● **Activity**
A word-for-word copy of the records that follow is needed, with every picture omitted.
━━━ Record set
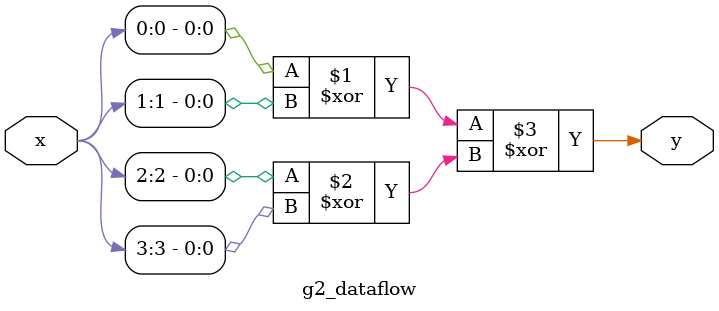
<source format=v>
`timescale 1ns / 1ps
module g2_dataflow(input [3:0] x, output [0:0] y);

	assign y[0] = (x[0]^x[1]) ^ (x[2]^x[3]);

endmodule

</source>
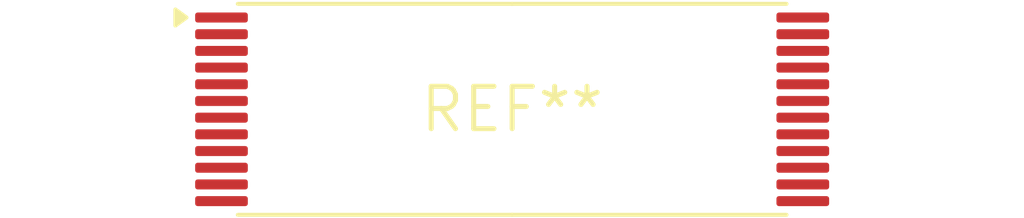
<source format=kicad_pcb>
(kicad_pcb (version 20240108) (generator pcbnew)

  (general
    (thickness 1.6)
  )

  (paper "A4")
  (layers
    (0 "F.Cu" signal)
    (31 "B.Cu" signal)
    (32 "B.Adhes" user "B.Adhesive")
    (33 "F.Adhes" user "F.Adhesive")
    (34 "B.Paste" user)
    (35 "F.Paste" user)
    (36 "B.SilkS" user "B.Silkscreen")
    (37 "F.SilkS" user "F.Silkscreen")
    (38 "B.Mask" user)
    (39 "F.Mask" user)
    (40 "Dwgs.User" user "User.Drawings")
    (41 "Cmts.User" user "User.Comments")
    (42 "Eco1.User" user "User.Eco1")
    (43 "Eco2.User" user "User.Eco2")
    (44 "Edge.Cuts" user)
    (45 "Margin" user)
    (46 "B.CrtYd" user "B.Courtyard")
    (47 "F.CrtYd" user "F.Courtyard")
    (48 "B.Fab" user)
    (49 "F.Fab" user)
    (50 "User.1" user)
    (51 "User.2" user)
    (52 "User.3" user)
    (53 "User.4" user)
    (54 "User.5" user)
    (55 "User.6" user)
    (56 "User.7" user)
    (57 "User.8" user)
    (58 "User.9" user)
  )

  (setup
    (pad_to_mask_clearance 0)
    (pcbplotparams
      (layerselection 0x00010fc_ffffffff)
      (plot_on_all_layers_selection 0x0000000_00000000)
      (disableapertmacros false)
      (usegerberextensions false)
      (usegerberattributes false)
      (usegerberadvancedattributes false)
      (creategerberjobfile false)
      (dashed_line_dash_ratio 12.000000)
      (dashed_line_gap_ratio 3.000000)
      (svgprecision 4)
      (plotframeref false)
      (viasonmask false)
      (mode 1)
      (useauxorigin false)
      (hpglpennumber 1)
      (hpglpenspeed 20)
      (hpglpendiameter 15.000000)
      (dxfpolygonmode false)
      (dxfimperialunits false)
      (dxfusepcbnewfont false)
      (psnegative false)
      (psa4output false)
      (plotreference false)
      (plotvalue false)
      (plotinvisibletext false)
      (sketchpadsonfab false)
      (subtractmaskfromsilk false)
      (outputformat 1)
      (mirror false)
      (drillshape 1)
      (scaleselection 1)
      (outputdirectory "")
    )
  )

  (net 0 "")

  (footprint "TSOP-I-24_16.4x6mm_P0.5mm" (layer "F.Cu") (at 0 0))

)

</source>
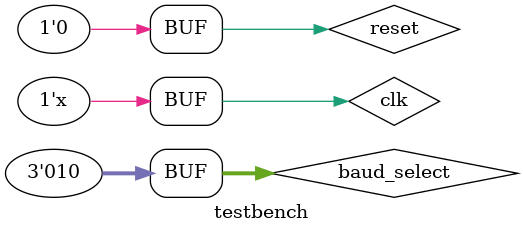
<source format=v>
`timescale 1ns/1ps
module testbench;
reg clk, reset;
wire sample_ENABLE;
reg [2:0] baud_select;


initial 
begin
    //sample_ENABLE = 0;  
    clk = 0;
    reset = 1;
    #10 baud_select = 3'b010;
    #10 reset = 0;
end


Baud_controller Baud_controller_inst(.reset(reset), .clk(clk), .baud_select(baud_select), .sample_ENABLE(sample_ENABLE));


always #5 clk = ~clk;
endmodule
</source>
━━━━━━
● **Expected answer**
<source format=v>
`timescale 1ns / 1ps
module g2_dataflow(input [3:0] x, output [0:0] y);

	assign y[0] = (x[0]^x[1]) ^ (x[2]^x[3]);

endmodule

</source>
<source format=kicad_pcb>
(kicad_pcb (version 20240108) (generator pcbnew)

  (general
    (thickness 1.6)
  )

  (paper "A4")
  (layers
    (0 "F.Cu" signal)
    (31 "B.Cu" signal)
    (32 "B.Adhes" user "B.Adhesive")
    (33 "F.Adhes" user "F.Adhesive")
    (34 "B.Paste" user)
    (35 "F.Paste" user)
    (36 "B.SilkS" user "B.Silkscreen")
    (37 "F.SilkS" user "F.Silkscreen")
    (38 "B.Mask" user)
    (39 "F.Mask" user)
    (40 "Dwgs.User" user "User.Drawings")
    (41 "Cmts.User" user "User.Comments")
    (42 "Eco1.User" user "User.Eco1")
    (43 "Eco2.User" user "User.Eco2")
    (44 "Edge.Cuts" user)
    (45 "Margin" user)
    (46 "B.CrtYd" user "B.Courtyard")
    (47 "F.CrtYd" user "F.Courtyard")
    (48 "B.Fab" user)
    (49 "F.Fab" user)
    (50 "User.1" user)
    (51 "User.2" user)
    (52 "User.3" user)
    (53 "User.4" user)
    (54 "User.5" user)
    (55 "User.6" user)
    (56 "User.7" user)
    (57 "User.8" user)
    (58 "User.9" user)
  )

  (setup
    (pad_to_mask_clearance 0)
    (pcbplotparams
      (layerselection 0x00010fc_ffffffff)
      (plot_on_all_layers_selection 0x0000000_00000000)
      (disableapertmacros false)
      (usegerberextensions false)
      (usegerberattributes false)
      (usegerberadvancedattributes false)
      (creategerberjobfile false)
      (dashed_line_dash_ratio 12.000000)
      (dashed_line_gap_ratio 3.000000)
      (svgprecision 4)
      (plotframeref false)
      (viasonmask false)
      (mode 1)
      (useauxorigin false)
      (hpglpennumber 1)
      (hpglpenspeed 20)
      (hpglpendiameter 15.000000)
      (dxfpolygonmode false)
      (dxfimperialunits false)
      (dxfusepcbnewfont false)
      (psnegative false)
      (psa4output false)
      (plotreference false)
      (plotvalue false)
      (plotinvisibletext false)
      (sketchpadsonfab false)
      (subtractmaskfromsilk false)
      (outputformat 1)
      (mirror false)
      (drillshape 1)
      (scaleselection 1)
      (outputdirectory "")
    )
  )

  (net 0 "")

  (footprint "TSOP-I-24_16.4x6mm_P0.5mm" (layer "F.Cu") (at 0 0))

)

</source>
<source format=v>
`timescale 1ns/1ps
module testbench;
reg clk, reset;
wire sample_ENABLE;
reg [2:0] baud_select;


initial 
begin
    //sample_ENABLE = 0;  
    clk = 0;
    reset = 1;
    #10 baud_select = 3'b010;
    #10 reset = 0;
end


Baud_controller Baud_controller_inst(.reset(reset), .clk(clk), .baud_select(baud_select), .sample_ENABLE(sample_ENABLE));


always #5 clk = ~clk;
endmodule
</source>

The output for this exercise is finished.